When news of Sammy Wanjiru’s death hit Kenya’s newspapers, it cued national grieving for a hero — the first Kenyan to win the Olympic marathon. But in letters to the editor and street-corner conversations, another narrative emerged: one about a young man who acquired too much fame and fortune too soon. A talent with no one to guide him through celebrity and wealth — or to steer him away from the people who would take advantage of him.
“What if you were in the same shoes as Samuel and everyone wants to be with you if they want money or agents, or girls want to go with you?” asked Chelanga. “I think that’s what caught him off guard. Greedy people come up to him. They brought him down.”
Chelanga added that Kenyan culture made athletes celebrities and encouraged them to live glamorous, free-spending lifestyles that supported neither their careers nor their well-being. (Nor did it seem to discourage domestic abuse.) Chelanga believes that Sammy clung to this way of life to signify things were different from the poverty he came from. “He says, ‘I see I come a long way.’ He didn’t want to go back.”
Kenne Mwikya, a well-known Nairobi blogger, was struck by how news of Sammy fit popular storylines. “Was he not rich, young, talented and at the height of his prominent athletic career?” Mwikya writes in an unpublished essay. “Was he not married with children, did he not invoke the rags to riches story that we Kenyans love so much?”
When Turnbull was in Kenya a week after Sammy died, Sammy’s family was asking about money. But, Turnbull said, Sammy had used his millions to build a house for his mother, a house for his wife and family. He built schools. He bought land. Two family friends insisted that there was money hidden away, that someone was sneaking off with the rightful inheritances of others. “So-called friends,” Turnbull called them. “Still trying to get whatever they can.” In fact, there was no secret money; bank transactions prove what Sammy spent his millions on and reveal little of it left over. “Of course, he thought he’d go on earning,” Turnbull said. “Sammy didn’t think he’d die at 24.”
In developing nations, it has become popular to use sports as a tool for humanitarianism.
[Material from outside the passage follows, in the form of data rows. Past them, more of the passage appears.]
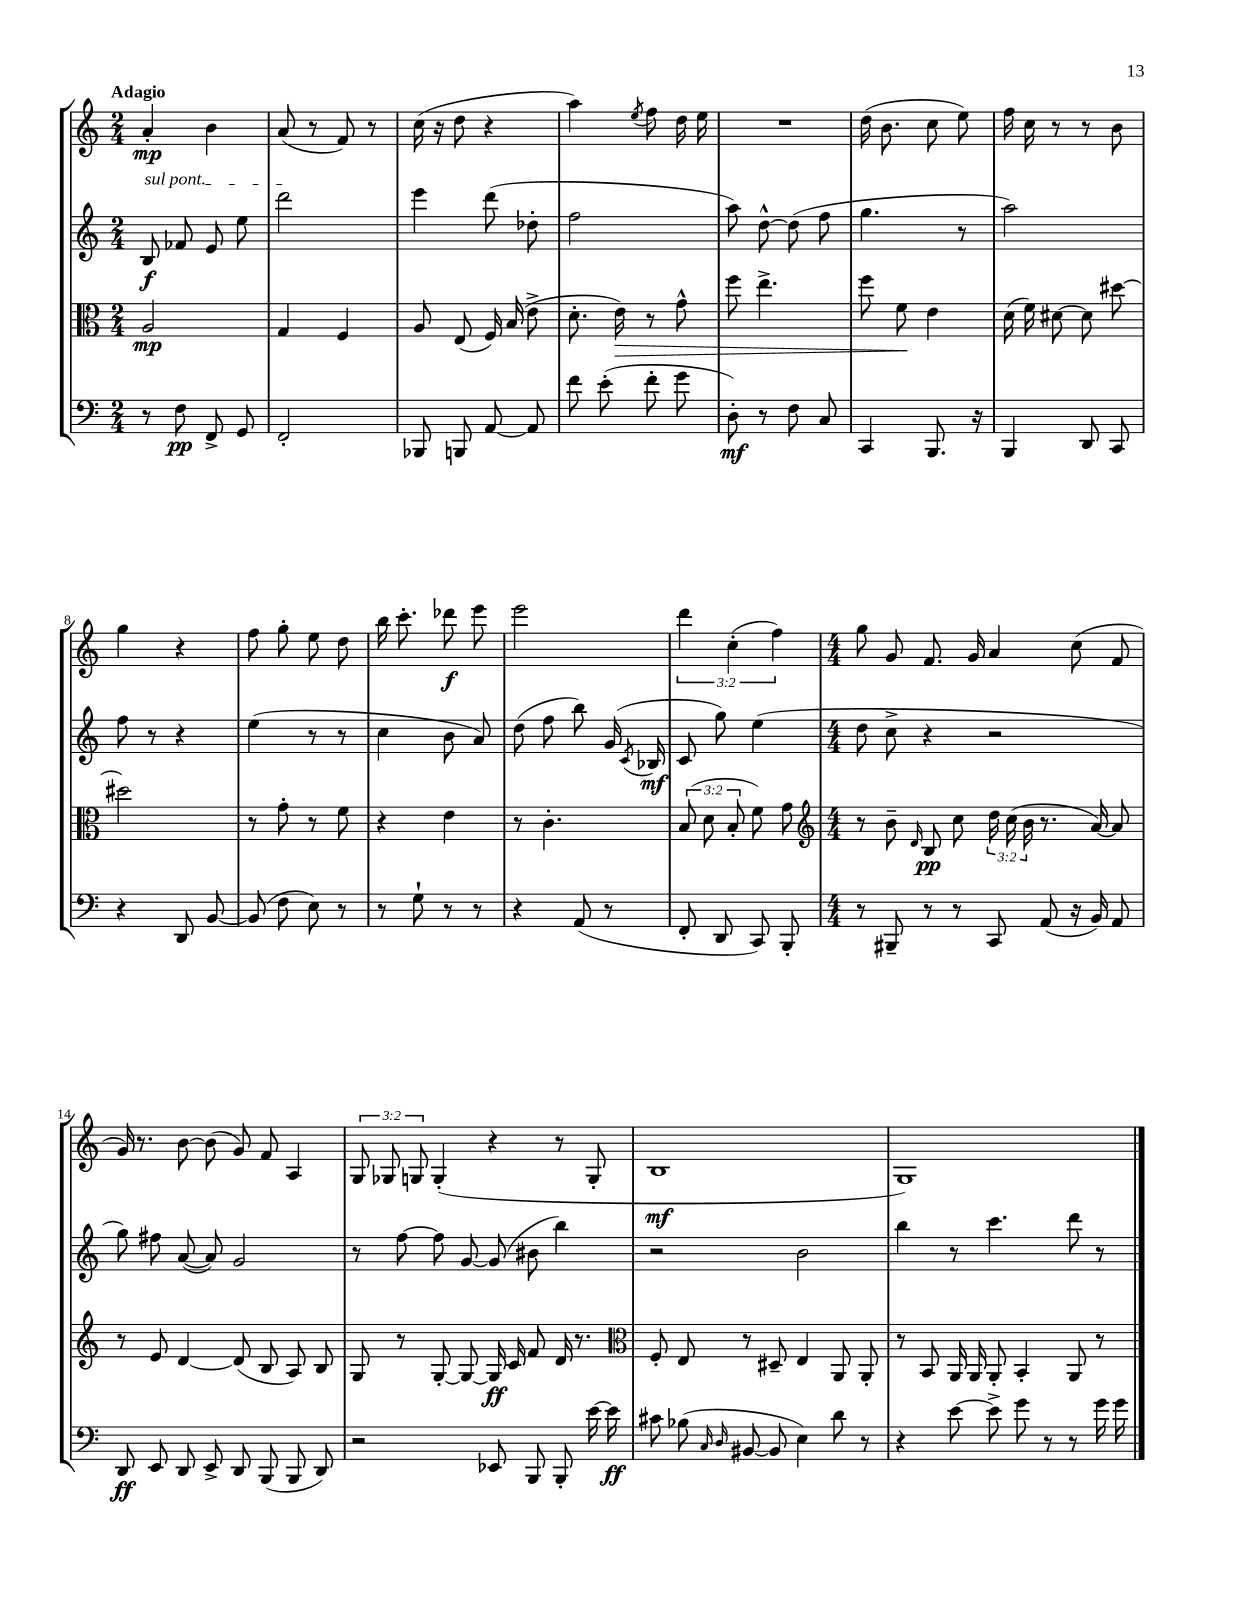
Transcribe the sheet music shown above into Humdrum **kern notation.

**kern	**dynam	**kern	**dynam	**kern	**dynam	**kern	**dynam
*part4	*part4	*part3	*part3	*part2	*part2	*part1	*part1
*staff4	*staff4	*staff3	*staff3	*staff2	*staff2	*staff1	*staff1
*clefF4	*	*clefC3	*	*clefG2	*	*clefG2	*
*k[]	*	*k[]	*	*k[]	*	*k[]	*
*M2/4	*	*M2/4	*	*M2/4	*	*M2/4	*
=1	=1	=1	=1	=1	=1	=1	=1
!	!	!	!	!	!	!LO:TX:a:B:t=Adagio	!
!	!	!	!	!LO:TX:a:i:t=sul pont.	!	!	!
8r	.	2A/	mp	8B/	f	4a'/	mp
8F\	pp	.	.	8f-X/	.	.	.
8FF^/	.	.	.	8e/	.	4b\	.
8GG/	.	.	.	8ee\	.	.	.
=2	=2	=2	=2	=2	=2	=2	=2
2FF'/	.	4G/	.	2ddd\	.	(8a/	.
.	.	.	.	.	.	8r	.
.	.	4F/	.	.	.	8f/)	.
.	.	.	.	.	.	8r	.
=3	=3	=3	=3	=3	=3	=3	=3
8BBB-X/	.	8A/	.	4eee\	.	(16cc\	.
.	.	.	.	.	.	16r	.
8BBBn/	.	(8E/	.	.	.	8dd\	.
[8AA/	.	16F/)	.	(8ddd\	.	4r	.
.	.	(16B/	.	.	.	.	.
8AA/]	.	8e^\	.	8dd-X'\	.	.	.
=4	=4	=4	=4	=4	=4	=4	=4
8f\	.	8.d'\	.	2ff\	.	4aa\)	.
(8e'\	.	.	.	.	.	.	.
!	!	!	!LO:HP:b	!	!	!	!
.	.	16e\)	>	.	.	.	.
.	.	.	.	.	.	8qee/	.
8f'\	.	8r	.	.	.	8ff\	.
8g\	.	8g^^\	.	.	.	16dd\	.
.	.	.	.	.	.	16ee\	.
=5	=5	=5	=5	=5	=5	=5	=5
8D'\)	mf	8ff\	.	8aa\)	.	2r	.
8r	.	4.ee^\	.	[8dd^^\	.	.	.
8F\	.	.	.	(8dd\]	.	.	.
8C/	.	.	.	8ff\	.	.	.
=6	=6	=6	=6	=6	=6	=6	=6
4CC/	.	8ff\	.	4.gg\	.	(16dd\	.
.	.	.	.	.	.	8.b\	.
.	.	8f\	.	.	.	.	.
8.BBB/	.	4e\	]	.	.	8cc\	.
.	.	.	.	8r	.	8ee\)	.
16r	.	.	.	.	.	.	.
=7	=7	=7	=7	=7	=7	=7	=7
4BBB/	.	(16d\	.	2aa\)	.	16ff\	.
.	.	16f\)	.	.	.	16cc\	.
.	.	[8d#X\	.	.	.	8r	.
8DD/	.	8d#\]	.	.	.	8r	.
8CC/	.	[8dd#X\	.	.	.	8b\	.
!!LO:LB:g=z
=8	=8	=8	=8	=8	=8	=8	=8
4r	.	2dd#X\]	.	8ff\	.	4gg\	.
.	.	.	.	8r	.	.	.
8DD/	.	.	.	4r	.	4r	.
[8BB/	.	.	.	.	.	.	.
=9	=9	=9	=9	=9	=9	=9	=9
(8BB/]	.	8r	.	(4ee\	.	8ff\	.
8F\	.	8g'\	.	.	.	8gg'\	.
8E\)	.	8r	.	8r	.	8ee\	.
8r	.	8f\	.	8r	.	8dd\	.
=10	=10	=10	=10	=10	=10	=10	=10
8r	.	4r	.	4cc\	.	16bb\	.
.	.	.	.	.	.	8.ccc'\	.
8G`\	.	.	.	.	.	.	.
8r	.	4e\	.	8b\	.	8ddd-X\	f
8r	.	.	.	8a/)	.	8eee\	.
=11	=11	=11	=11	=11	=11	=11	=11
4r	.	8r	.	(8dd\	.	2eee\	.
.	.	4.c'\	.	8ff\	.	.	.
(8AA/	.	.	.	8bb\)	.	.	.
8r	.	.	.	(16g/	.	.	.
.	.	.	.	8qc/	.	.	.
.	.	.	.	16B-X/	mf	.	.
=12	=12	=12	=12	=12	=12	=12	=12
8FF'/	.	(12B/	.	8c/	.	6ddd\	.
.	.	12d\	.	.	.	.	.
8DD/	.	.	.	8gg\)	.	.	.
.	.	12B'/	.	.	.	(6cc'\	.
8CC/)	.	8f\)	.	(4ee\	.	.	.
.	.	.	.	.	.	6ff\)	.
8BBB'/	.	8g\	.	.	.	.	.
=13	=13	=13	=13	=13	=13	=13	=13
*	*	*clefG2	*	*	*	*	*
*M4/4	*	*M4/4	*	*M4/4	*	*M4/4	*
8r	.	8r	.	8dd\	.	8gg\	.
8BBB#X~/	.	8b~\	.	8cc^\	.	8g/	.
.	.	16qqd/	.	.	.	.	.
8r	.	8B/	pp	4r	.	8.f/	.
8r	.	8cc\	.	.	.	.	.
.	.	.	.	.	.	16g/	.
8CC/	.	24dd\	.	2r	.	4a/	.
.	.	(24cc\	.	.	.	.	.
.	.	24b\	.	.	.	.	.
(8AA/	.	8.r	.	.	.	.	.
16r	.	.	.	.	.	(8cc\	.
16BB/)	.	[16a/)	.	.	.	.	.
8AA/	.	8a/]	.	.	.	8f/	.
!!LO:LB:g=z
=14	=14	=14	=14	=14	=14	=14	=14
8DD/	ff	8r	.	8gg\)	.	16g/)	.
.	.	.	.	.	.	8.r	.
8EE/	.	8e/	.	8ff#X\	.	.	.
8DD/	.	[4d/	.	([8a/	.	[8b\	.
8EE^/	.	.	.	8a/])	.	(8b\]	.
8DD/	.	(8d/]	.	2g/	.	8g/)	.
(8BBB/	.	8B/	.	.	.	8f/	.
8BBB/	.	8A/)	.	.	.	4A/	.
8DD/)	.	8B/	.	.	.	.	.
=15	=15	=15	=15	=15	=15	=15	=15
2r	.	8G/	.	8r	.	12G/	.
.	.	.	.	.	.	12G-X/	.
.	.	8r	.	[8ff\	.	.	.
.	.	.	.	.	.	12Gn/	.
.	.	[8G'/	.	8ff\]	.	(4G'/	.
.	.	8G/_	.	[8g/	.	.	.
8EE-X/	.	16G/]	ff	(8g/]	.	4r	.
.	.	16c/	.	.	.	.	.
8BBB/	.	8f/	.	8b#X\	.	.	.
8BBB'/	.	16d/	.	4bb\)	.	8r	.
.	.	8.r	.	.	.	.	.
[16e\	.	.	.	.	.	8G'/	.
16e\]	ff	.	.	.	.	.	.
=16	=16	=16	=16	=16	=16	=16	=16
*	*	*clefC3	*	*	*	*	*
8c#X\	.	8F'/	.	2r	.	1B	mf
(8B-X\	.	8E/	.	.	.	.	.
16qqC/	.	.	.	.	.	.	.
16qqD/	.	.	.	.	.	.	.
[8BB#X/	.	8r	.	.	.	.	.
8BB#/]	.	8D#X~/	.	.	.	.	.
4E\)	.	4E/	.	2b\	.	.	.
8d\	.	8AA/	.	.	.	.	.
8r	.	8AA'/	.	.	.	.	.
=17	=17	=17	=17	=17	=17	=17	=17
4r	.	8r	.	4bb\	.	1G)	.
.	.	8BB/	.	.	.	.	.
[8e\	.	16AA/	.	8r	.	.	.
.	.	16AA/	.	.	.	.	.
8e^\]	.	8AA'/	.	4.ccc\	.	.	.
8g\	.	4BB'/	.	.	.	.	.
8r	.	.	.	.	.	.	.
8r	.	8AA/	.	8ddd\	.	.	.
16g\	.	8r	.	8r	.	.	.
16g\	.	.	.	.	.	.	.
==	==	==	==	==	==	==	==
*-	*-	*-	*-	*-	*-	*-	*-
Sports Against Poverty is a particularly literal manifestation. It partners athletes “with education” in Central East Africa so that children have “opportunities for advancement, both on and off the field.” The UN declared 2005 the Year of Sport and Physical Education with explicit overtures on the potential of sports to promote peace. LoveFútbol builds soccer fields in poor communities to encourage a game that has the “power to transform people and places.” Right to Play International works in “the most disadvantaged areas of the world,” using sports to “create social change in communities affected by war, poverty, and disease.”
Sammy Wanjiru became an example of a more direct form of development through sports. Indeed, there are decidedly concrete benefits for communities when one of their own breaks through. Kenyan runners regularly remit winnings to their families, or, like Sammy, build schools, build apartment buildings, and buy meals for the neighbors. Even lower-tier runners can craft a sustainable living — a significant fact in a country where there are not enough jobs. But there are risks to sudden success: Sammy’s life is a dark illustration of them.
Was Sammy Wanjiru the best marathoner the world has ever seen? London Marathon race director David Bedford says it is so. So does Matthew Turnbull.
“No one will know how good he could’ve been,” he said. “He was a fighter. Just an absolute natural. He could’ve pushed the boundaries of road racing. He was a 24-year-old kid making millions doing something he loved. He could’ve been the greatest road racer of all time.”